Collected data:
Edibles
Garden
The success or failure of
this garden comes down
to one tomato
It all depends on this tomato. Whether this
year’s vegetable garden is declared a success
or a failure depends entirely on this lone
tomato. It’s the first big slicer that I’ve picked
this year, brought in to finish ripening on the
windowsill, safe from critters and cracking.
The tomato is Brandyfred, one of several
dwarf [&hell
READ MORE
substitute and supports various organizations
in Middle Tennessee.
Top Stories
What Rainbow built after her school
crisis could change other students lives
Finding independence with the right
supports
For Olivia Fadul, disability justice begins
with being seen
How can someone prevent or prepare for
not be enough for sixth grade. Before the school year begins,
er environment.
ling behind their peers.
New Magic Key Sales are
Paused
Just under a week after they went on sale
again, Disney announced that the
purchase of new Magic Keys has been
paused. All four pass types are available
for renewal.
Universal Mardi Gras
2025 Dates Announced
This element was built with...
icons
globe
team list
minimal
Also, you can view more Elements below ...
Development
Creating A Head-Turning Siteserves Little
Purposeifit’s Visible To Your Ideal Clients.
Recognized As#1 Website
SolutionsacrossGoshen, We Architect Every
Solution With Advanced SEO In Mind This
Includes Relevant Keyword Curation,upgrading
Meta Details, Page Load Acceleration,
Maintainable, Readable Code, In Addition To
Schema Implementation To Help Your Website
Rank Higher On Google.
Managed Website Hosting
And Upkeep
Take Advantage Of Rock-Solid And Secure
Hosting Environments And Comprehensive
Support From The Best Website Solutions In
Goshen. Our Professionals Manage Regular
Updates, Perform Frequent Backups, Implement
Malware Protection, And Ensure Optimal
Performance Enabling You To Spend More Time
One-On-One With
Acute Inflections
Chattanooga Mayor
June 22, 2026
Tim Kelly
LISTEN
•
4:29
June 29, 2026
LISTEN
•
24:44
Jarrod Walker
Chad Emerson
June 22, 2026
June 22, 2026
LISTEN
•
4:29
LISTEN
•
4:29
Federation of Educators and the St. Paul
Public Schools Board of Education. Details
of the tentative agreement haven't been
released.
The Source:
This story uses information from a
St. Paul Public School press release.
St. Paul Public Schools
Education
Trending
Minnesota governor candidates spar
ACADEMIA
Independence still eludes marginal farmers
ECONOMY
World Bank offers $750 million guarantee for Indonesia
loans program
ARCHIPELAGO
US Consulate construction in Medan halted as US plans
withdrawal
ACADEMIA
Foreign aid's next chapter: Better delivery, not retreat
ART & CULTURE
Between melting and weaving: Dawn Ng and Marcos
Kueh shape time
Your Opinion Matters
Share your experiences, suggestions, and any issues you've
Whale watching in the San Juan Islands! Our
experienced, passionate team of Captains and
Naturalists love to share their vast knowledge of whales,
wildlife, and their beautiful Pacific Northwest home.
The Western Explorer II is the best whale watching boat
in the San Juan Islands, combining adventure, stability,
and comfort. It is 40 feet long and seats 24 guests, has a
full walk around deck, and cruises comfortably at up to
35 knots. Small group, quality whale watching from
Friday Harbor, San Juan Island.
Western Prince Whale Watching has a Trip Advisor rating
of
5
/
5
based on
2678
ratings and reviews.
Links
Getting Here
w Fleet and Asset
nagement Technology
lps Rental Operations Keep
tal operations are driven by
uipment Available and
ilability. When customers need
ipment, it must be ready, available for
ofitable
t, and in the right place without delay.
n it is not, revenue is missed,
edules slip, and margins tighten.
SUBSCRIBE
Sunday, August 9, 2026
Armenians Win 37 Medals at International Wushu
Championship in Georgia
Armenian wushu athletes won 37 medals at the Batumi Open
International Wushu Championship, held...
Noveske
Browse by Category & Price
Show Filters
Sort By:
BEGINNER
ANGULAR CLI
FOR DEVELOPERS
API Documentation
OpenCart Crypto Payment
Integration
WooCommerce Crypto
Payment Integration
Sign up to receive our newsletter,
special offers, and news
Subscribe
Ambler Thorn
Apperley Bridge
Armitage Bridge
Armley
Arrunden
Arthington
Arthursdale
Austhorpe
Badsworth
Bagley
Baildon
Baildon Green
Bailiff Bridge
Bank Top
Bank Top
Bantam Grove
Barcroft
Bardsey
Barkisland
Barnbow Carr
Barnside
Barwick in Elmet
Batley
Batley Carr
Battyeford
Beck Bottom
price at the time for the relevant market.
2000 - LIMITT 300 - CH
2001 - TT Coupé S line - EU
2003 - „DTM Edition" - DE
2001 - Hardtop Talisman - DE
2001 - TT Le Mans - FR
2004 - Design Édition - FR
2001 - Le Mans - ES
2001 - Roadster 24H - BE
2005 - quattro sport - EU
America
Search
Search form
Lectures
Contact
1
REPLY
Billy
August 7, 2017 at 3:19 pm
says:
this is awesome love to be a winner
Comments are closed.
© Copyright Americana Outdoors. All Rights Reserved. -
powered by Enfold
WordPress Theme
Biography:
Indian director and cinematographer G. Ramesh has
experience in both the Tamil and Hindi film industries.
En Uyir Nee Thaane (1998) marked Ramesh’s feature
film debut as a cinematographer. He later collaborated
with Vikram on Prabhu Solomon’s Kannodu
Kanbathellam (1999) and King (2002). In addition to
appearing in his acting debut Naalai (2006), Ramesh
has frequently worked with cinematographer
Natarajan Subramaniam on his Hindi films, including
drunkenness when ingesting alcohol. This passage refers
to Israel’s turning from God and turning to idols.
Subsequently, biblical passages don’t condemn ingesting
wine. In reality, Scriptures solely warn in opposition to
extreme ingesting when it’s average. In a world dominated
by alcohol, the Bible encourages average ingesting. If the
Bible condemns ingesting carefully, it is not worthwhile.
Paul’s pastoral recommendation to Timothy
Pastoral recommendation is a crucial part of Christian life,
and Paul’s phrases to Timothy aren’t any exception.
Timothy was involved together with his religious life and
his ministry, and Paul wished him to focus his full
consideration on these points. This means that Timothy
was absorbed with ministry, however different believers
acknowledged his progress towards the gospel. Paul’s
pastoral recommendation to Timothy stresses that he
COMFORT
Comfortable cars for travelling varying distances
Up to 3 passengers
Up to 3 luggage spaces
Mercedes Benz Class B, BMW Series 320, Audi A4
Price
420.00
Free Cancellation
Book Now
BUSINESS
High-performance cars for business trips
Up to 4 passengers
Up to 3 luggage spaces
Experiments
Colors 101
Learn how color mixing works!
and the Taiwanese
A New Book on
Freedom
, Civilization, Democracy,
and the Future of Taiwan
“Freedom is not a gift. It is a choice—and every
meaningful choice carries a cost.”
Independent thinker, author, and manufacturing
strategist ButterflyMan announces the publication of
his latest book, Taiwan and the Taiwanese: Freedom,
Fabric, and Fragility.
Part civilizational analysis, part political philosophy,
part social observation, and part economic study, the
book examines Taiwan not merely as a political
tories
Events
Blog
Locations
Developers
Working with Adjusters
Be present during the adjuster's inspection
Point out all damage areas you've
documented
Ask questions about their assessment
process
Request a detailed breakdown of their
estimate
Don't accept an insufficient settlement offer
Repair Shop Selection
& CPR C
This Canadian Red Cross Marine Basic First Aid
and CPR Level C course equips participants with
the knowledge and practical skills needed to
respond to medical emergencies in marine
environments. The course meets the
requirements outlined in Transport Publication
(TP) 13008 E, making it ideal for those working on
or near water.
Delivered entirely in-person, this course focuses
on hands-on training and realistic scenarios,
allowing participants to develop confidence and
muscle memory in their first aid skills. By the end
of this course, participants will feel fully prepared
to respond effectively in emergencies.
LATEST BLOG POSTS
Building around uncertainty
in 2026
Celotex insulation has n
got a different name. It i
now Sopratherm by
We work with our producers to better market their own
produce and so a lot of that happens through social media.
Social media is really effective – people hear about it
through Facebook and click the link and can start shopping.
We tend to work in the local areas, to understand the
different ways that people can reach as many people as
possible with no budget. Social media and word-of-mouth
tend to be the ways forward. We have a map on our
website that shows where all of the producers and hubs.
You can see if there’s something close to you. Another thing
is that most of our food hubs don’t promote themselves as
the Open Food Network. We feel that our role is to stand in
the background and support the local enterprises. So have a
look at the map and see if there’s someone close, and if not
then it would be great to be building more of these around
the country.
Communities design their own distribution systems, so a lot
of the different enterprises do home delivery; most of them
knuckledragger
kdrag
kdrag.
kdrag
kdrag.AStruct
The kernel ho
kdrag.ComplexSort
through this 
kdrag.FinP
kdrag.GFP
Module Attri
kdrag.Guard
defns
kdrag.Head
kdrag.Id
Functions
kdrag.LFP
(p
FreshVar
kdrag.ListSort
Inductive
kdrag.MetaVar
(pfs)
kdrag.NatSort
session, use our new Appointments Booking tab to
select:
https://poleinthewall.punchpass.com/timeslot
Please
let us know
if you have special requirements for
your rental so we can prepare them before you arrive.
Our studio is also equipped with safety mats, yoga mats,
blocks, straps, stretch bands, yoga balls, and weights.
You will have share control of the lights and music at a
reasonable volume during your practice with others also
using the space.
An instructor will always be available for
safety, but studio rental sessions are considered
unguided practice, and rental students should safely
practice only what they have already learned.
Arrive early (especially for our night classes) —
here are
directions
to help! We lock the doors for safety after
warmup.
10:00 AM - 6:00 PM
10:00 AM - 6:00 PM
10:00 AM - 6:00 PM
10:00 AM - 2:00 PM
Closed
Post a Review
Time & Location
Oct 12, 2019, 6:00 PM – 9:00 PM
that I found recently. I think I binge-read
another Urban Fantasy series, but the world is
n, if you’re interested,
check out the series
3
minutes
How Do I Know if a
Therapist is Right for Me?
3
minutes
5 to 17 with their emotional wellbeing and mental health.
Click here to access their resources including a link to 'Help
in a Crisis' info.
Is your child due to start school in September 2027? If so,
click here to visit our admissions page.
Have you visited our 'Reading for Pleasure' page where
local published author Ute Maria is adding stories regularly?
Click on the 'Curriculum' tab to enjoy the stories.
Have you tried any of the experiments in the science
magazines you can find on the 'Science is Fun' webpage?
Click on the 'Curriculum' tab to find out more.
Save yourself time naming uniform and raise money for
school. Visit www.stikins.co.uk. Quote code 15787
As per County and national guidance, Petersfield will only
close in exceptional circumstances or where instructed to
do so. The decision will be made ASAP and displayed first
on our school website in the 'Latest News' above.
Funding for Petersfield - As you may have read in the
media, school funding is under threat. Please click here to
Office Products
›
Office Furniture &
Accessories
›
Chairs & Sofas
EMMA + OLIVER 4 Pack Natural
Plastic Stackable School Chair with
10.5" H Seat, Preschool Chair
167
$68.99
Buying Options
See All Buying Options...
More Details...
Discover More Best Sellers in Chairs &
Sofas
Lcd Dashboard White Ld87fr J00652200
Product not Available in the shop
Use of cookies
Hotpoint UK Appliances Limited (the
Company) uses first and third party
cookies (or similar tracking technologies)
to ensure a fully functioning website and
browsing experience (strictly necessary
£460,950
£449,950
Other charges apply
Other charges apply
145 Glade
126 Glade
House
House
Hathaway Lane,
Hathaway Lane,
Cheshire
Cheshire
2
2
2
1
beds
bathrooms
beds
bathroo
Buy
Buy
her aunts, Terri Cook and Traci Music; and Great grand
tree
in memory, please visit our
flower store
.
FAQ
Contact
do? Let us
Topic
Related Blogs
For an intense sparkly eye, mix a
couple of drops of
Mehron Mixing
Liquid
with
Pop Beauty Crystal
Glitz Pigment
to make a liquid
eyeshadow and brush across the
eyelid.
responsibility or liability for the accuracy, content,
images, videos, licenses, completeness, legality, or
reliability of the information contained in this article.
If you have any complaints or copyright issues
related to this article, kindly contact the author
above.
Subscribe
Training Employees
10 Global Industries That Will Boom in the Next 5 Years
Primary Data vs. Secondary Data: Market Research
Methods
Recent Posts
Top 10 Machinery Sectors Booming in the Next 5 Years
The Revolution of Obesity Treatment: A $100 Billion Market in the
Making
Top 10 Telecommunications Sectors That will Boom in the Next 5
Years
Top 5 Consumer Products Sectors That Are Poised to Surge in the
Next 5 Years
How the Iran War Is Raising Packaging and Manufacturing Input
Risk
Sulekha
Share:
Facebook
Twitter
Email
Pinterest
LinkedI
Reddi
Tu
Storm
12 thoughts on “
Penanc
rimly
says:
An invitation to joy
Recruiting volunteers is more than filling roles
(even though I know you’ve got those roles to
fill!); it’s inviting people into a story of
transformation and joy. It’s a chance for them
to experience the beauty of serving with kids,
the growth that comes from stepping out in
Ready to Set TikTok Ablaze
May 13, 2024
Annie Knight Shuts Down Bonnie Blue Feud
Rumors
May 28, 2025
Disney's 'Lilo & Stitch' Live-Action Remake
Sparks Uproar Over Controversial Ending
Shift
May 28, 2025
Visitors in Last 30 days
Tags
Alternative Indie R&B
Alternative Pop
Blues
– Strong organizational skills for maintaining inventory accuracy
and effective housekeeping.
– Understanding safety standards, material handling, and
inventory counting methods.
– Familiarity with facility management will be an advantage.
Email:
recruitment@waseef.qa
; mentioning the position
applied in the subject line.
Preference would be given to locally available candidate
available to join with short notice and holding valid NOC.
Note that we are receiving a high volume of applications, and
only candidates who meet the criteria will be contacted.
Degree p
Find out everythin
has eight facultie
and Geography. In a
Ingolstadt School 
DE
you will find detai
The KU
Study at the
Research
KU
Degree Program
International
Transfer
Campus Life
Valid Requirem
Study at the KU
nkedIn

- Directions for this task -
Reproduce the records from their start up to and including the line with "Rank Higher On Google.", swapping in "pepper" wherever "tomato" appears and leaving everything else unchanged.

- Result below -
Edibles
Garden
The success or failure of
this garden comes down
to one pepper
It all depends on this pepper. Whether this
year’s vegetable garden is declared a success
or a failure depends entirely on this lone
pepper. It’s the first big slicer that I’ve picked
this year, brought in to finish ripening on the
windowsill, safe from critters and cracking.
The pepper is Brandyfred, one of several
dwarf [&hell
READ MORE
substitute and supports various organizations
in Middle Tennessee.
Top Stories
What Rainbow built after her school
crisis could change other students lives
Finding independence with the right
supports
For Olivia Fadul, disability justice begins
with being seen
How can someone prevent or prepare for
not be enough for sixth grade. Before the school year begins,
er environment.
ling behind their peers.
New Magic Key Sales are
Paused
Just under a week after they went on sale
again, Disney announced that the
purchase of new Magic Keys has been
paused. All four pass types are available
for renewal.
Universal Mardi Gras
2025 Dates Announced
This element was built with...
icons
globe
team list
minimal
Also, you can view more Elements below ...
Development
Creating A Head-Turning Siteserves Little
Purposeifit’s Visible To Your Ideal Clients.
Recognized As#1 Website
SolutionsacrossGoshen, We Architect Every
Solution With Advanced SEO In Mind This
Includes Relevant Keyword Curation,upgrading
Meta Details, Page Load Acceleration,
Maintainable, Readable Code, In Addition To
Schema Implementation To Help Your Website
Rank Higher On Google.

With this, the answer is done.